TASK
Copy each line of the records below word for word, leaving out the pictures.

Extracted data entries
════════════════════

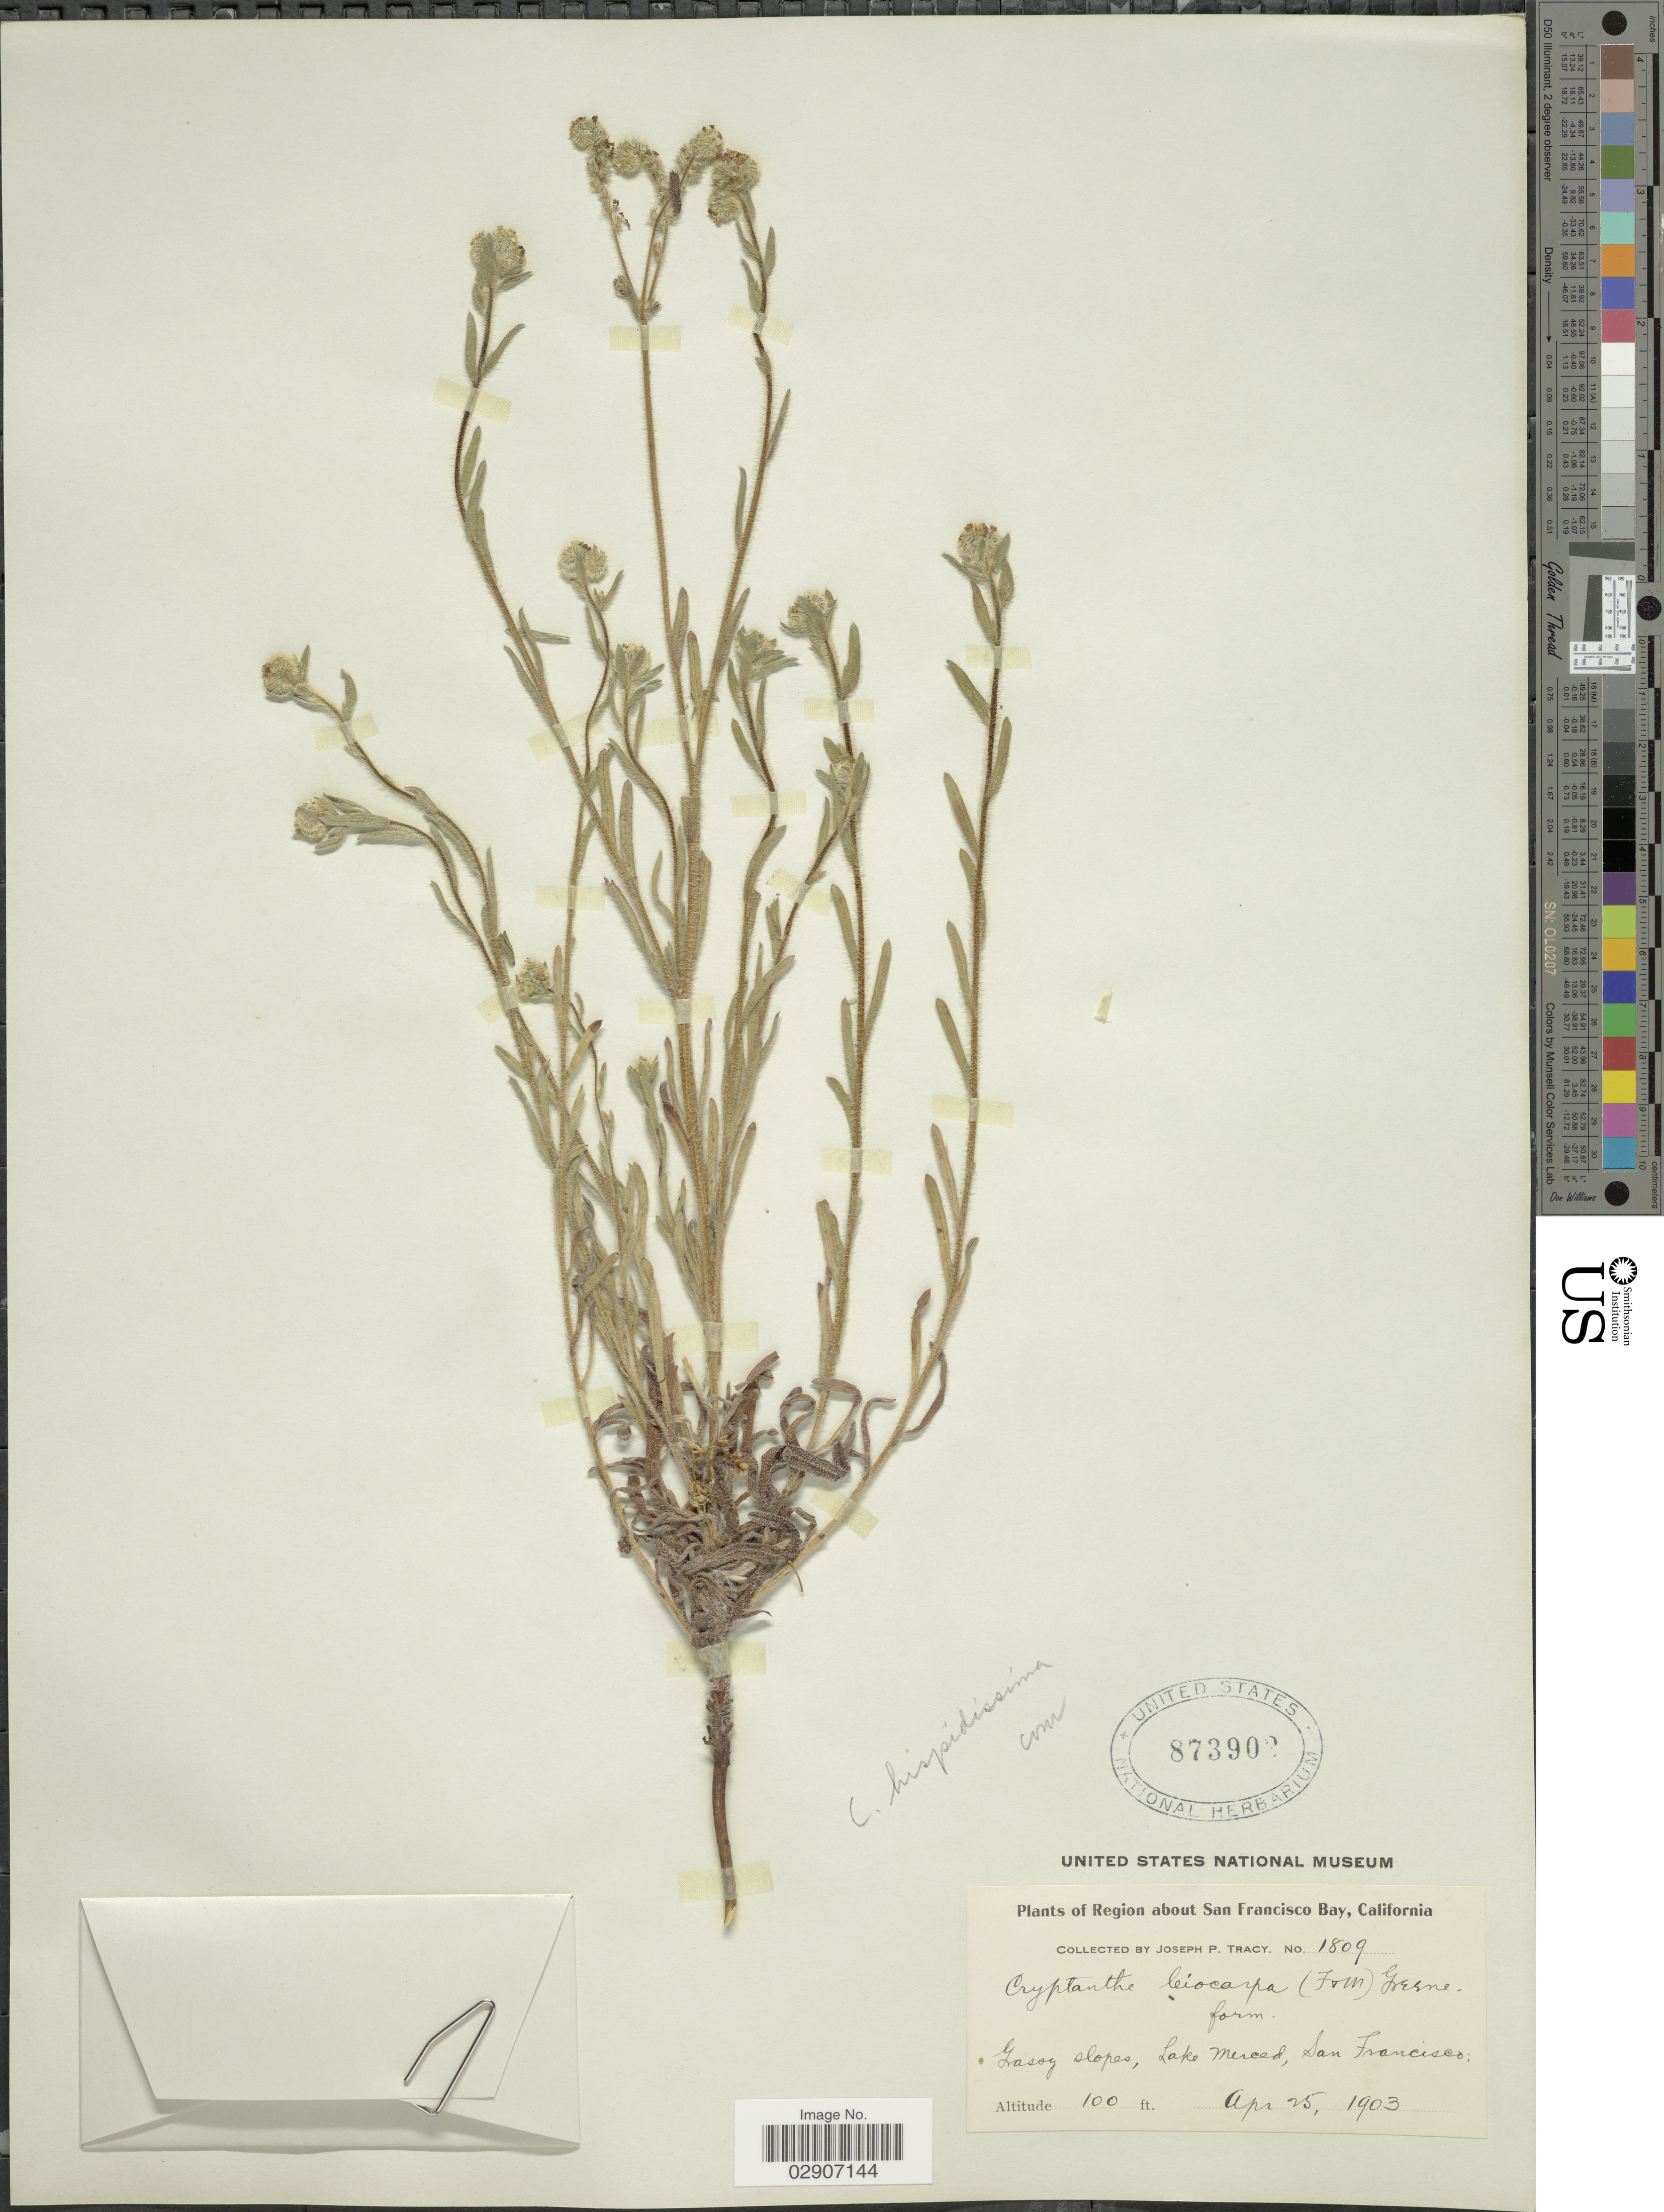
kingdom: Plantae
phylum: Tracheophyta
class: Magnoliopsida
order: Boraginales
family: Boraginaceae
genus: Cryptantha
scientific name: Cryptantha clevelandii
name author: Greene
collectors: J. Tracy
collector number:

════════════════════

TASK OUTPUT
kingdom: Plantae
phylum: Tracheophyta
class: Magnoliopsida
order: Boraginales
family: Boraginaceae
genus: Cryptantha
scientific name: Cryptantha clevelandii
name author: Greene
collectors: J. Tracy
collector number:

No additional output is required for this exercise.